Affiliated Broker Commissions. No brokerage commissions were paid by the Fund to any direct or indirect affiliated persons (as defined in the 1940 Act) of the Fund for the fiscal year ended June 30, 2018.
Share Ownership. Although the Trust does not have information concerning the beneficial ownership of shares held in the names of Depository Trust Company participants (“DTC Participants”), as of November 30, 2018, the name and percentage ownership of each DTC Participant that owned 5% or more of the outstanding shares of the Fund is set forth in the table below.
DTC Participant | Percentage Owned |
National Financial Services (NFS) | 22.18% |
TD Ameritrade | 16.73% |
Charles Schwab | 15.21% |
Morgan Stanley Smith Barney | 5.13% |
As of November 30, 2018, the Trustees and officers of the Trust owned of record, in aggregate, less than 1% of the outstanding shares of the Fund.
Financial Information. The Fund will furnish, without charge, a copy of the most recent annual report and semi-annual report to shareholders upon request. Requests for such reports may be made by writing to the Trust at 4800 Montgomery Lane, Suite 150, Bethesda, Maryland 20814 or by calling 1-877-843-3831. The reports also are available by visiting www.advisorshares.com.
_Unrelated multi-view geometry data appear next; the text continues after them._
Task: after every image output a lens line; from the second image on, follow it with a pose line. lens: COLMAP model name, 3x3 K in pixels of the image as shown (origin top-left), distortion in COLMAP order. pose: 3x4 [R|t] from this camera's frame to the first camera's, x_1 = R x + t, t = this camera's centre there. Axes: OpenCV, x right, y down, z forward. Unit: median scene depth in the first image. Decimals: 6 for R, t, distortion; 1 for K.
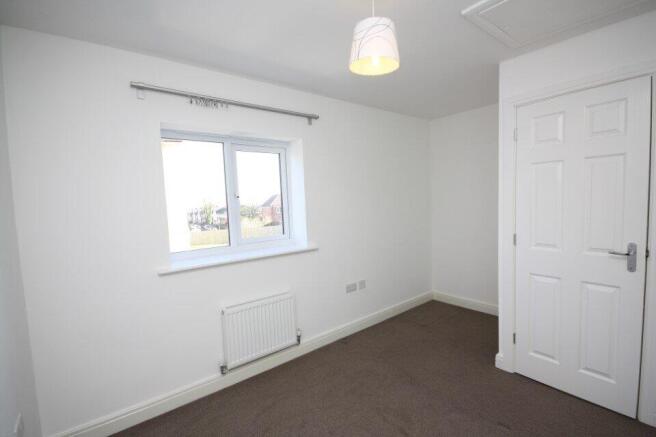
lens RADIAL K [[301.1, 0, 331.4], [0, 301.1, 213.2], [0, 0, 1]] dist [0.003924, -0.000589]
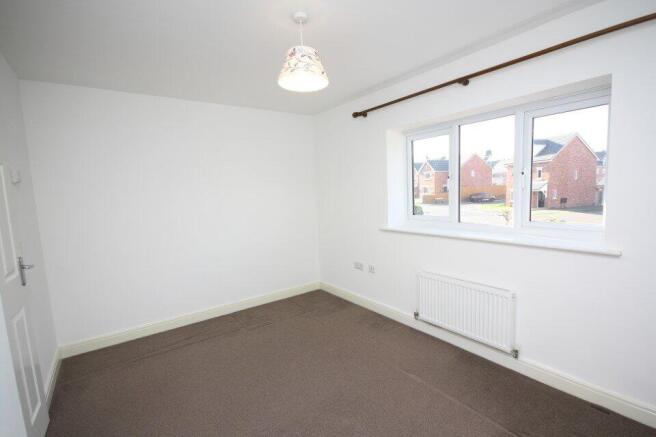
lens RADIAL K [[301.1, 0, 328.7], [0, 301.1, 222.1], [0, 0, 1]] dist [0.003924, -0.000589]
pose [[-0.002137, 0.159907, -0.987130, 0.534893], [-0.008562, 0.987093, 0.159920, -0.046478], [0.999961, 0.008794, -0.000740, 0.401709]]
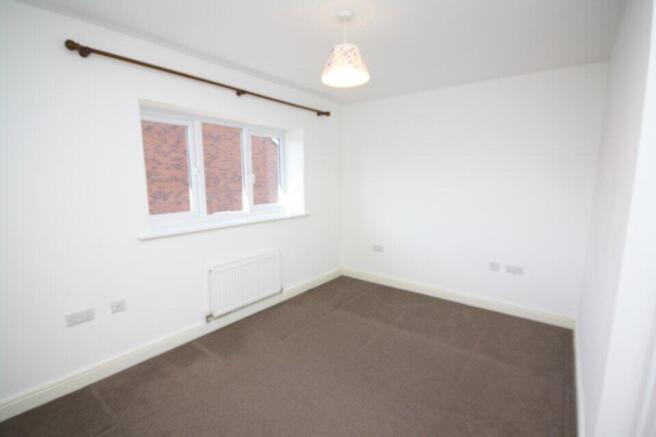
lens RADIAL K [[301.1, 0, 313.8], [0, 301.1, 216.9], [0, 0, 1]] dist [0.003924, -0.000589]
pose [[0.972438, 0.026315, 0.231673, -0.264312], [-0.044358, 0.996344, 0.073017, 0.018565], [-0.228904, -0.081281, 0.970050, -0.225171]]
Shareholder Proposals. The Trust is not required, nor does it intend, to hold annual meetings of shareholders for the election of Trustees and other business. Instead, meetings will be held only when and if required (for example, whenever less than a majority of the Board has been elected by shareholders). Any shareholder desiring to present a proposal for consideration at the next shareholder meeting must submit the proposal in writing so that it is received within a reasonable time before any meeting. A proposal should be sent to the Trust at 4800 Montgomery Lane, Suite 150, Bethesda, Maryland 20814.